Thailand, het land waar ik eigenlijk nooit heen wilde. Maar waar al mijn vooroordelen al binnen een dag zijn weggeblazen. Zo zie ik dat het liefst. Misschien bezoek ik een paar eilandjes. Lange treinreizen liggen op mij te wachten. Wellicht een poosje naar een klooster in het noorden. Om uiteindelijk uit te vliegen naar Kathmandu. Terug naar de Himalaya. Een hoofd vol ideeën, maar geen concrete plannen. Leven in het nu, zou Marijke wel zeggen.  

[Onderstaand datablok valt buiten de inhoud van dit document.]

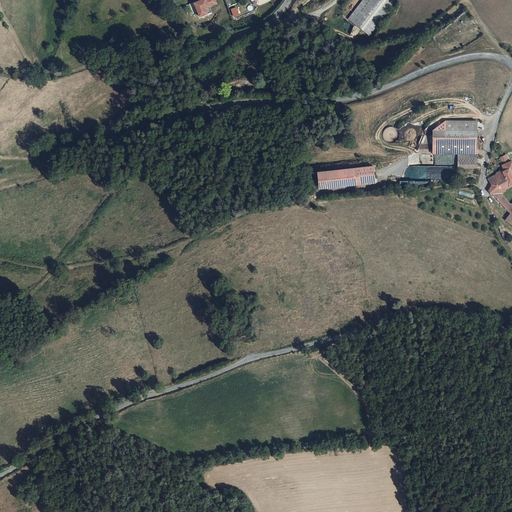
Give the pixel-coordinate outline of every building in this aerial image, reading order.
[(199,0),(195,2),(200,15),(208,12),(205,7),(209,5),(217,2),(215,0),(199,0)] [(350,17),(371,32),(393,2),(390,0),(362,0),(354,11),(353,13),(350,17)] [(443,130),(475,130),(475,120),(443,120),(443,130)] [(456,153),(475,153),(475,130),(443,130),(431,130),(431,154),(456,153)] [(475,153),(456,153),(457,167),(475,167),(475,153)] [(511,170),(511,165),(509,167),(507,162),(502,164),(505,169),(503,170),(511,183),(511,184),(511,185),(511,171),(511,170)] [(381,163),(325,167),(326,180),(382,176),(381,163)] [(511,186),(511,185),(511,184),(511,183),(503,170),(488,177),(491,184),(496,182),(497,185),(499,183),(503,192),(508,189),(507,188),(511,186)] [(511,212),(508,218),(511,221),(511,201),(492,185),(490,189),(489,192),(511,211),(511,212)]
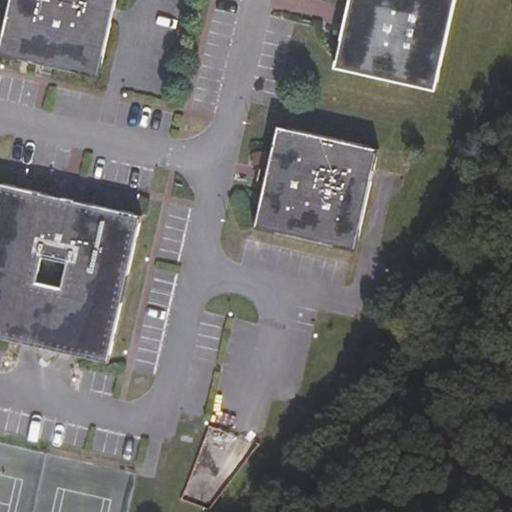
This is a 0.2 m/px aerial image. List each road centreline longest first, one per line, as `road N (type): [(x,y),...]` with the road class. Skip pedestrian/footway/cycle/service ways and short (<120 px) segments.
road 1 (unclassified): [(0,389),(146,420),(164,407),(195,271)]
road 2 (unclassified): [(0,118),(219,169)]
road 3 (unclassified): [(219,169),(258,0)]
road 4 (unclassified): [(195,271),(341,306)]
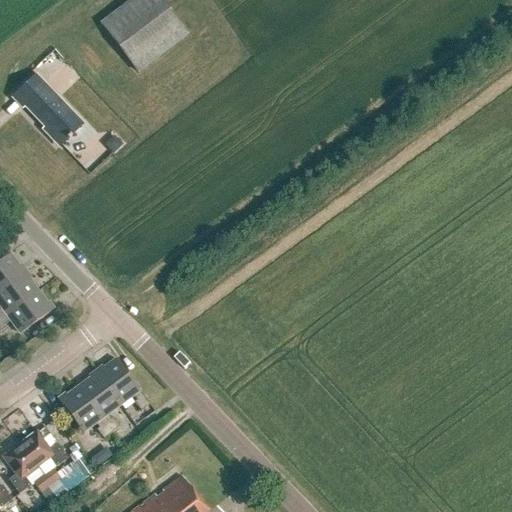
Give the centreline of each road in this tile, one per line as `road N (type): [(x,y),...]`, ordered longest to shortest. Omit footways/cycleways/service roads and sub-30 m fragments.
road 1 (unclassified): [(298,511),(116,320)]
road 2 (unclassified): [(116,320),(0,189)]
road 3 (unclassified): [(0,404),(116,320)]
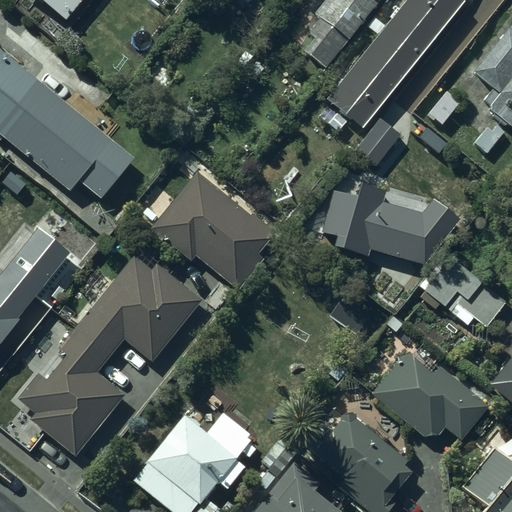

Maar eerst hier nog maar een paar dagen rond slenteren. Goede koffie drinken. Aapjes kijken.  Als ik dat duidelijk kan maken in mijn guesthouse, tenminste.  



 

Foto’s

5 Reacties

  1. Francis:
    12 februari 2019
    Ah super leuk om weer wat van je te lezen Anke! Mooie verhalen zeg! Wat een waardevolle ervaringen allemaal!! Ook heerlijk jouw zelfspot :p
    Heel veel plezier met je komende avonturen!! Liefs Francis
  2. Fetsje:
    12 februari 2019
    Eltse grins foarby...
    Prachtich Anke, wat in aventoer, sa dapper, sa frij en.....sa moai skreaun!
  3. Tineke Riemersma:
    13 februari 2019
    Anke het lezen van jouw verhaal was weer een feestje!!!!!
  4. Marijke:
    14 februari 2019
    Innige hug van mij, zo mooi om te lezen! Je bent een waar schrijftalent!
  5. Francien:
    14 februari 2019
    Hey Anke, heerlijk weer om z'n mooi reis verhaal te lezen.
    Je bent inderdaad een geluksvogel en ik gun het je allemaal. Ik kan me voorstellen dat je verliefd werd op Nieuw-Zeeland en dat het nu ook weer heerlijk is om verder te reizen.
    Ik verwacht dat je nog veel mooie dingen gaat zien en bijzonder mensen ontmoet. Ik wil het graag weer lezen. Lieve groet Francien.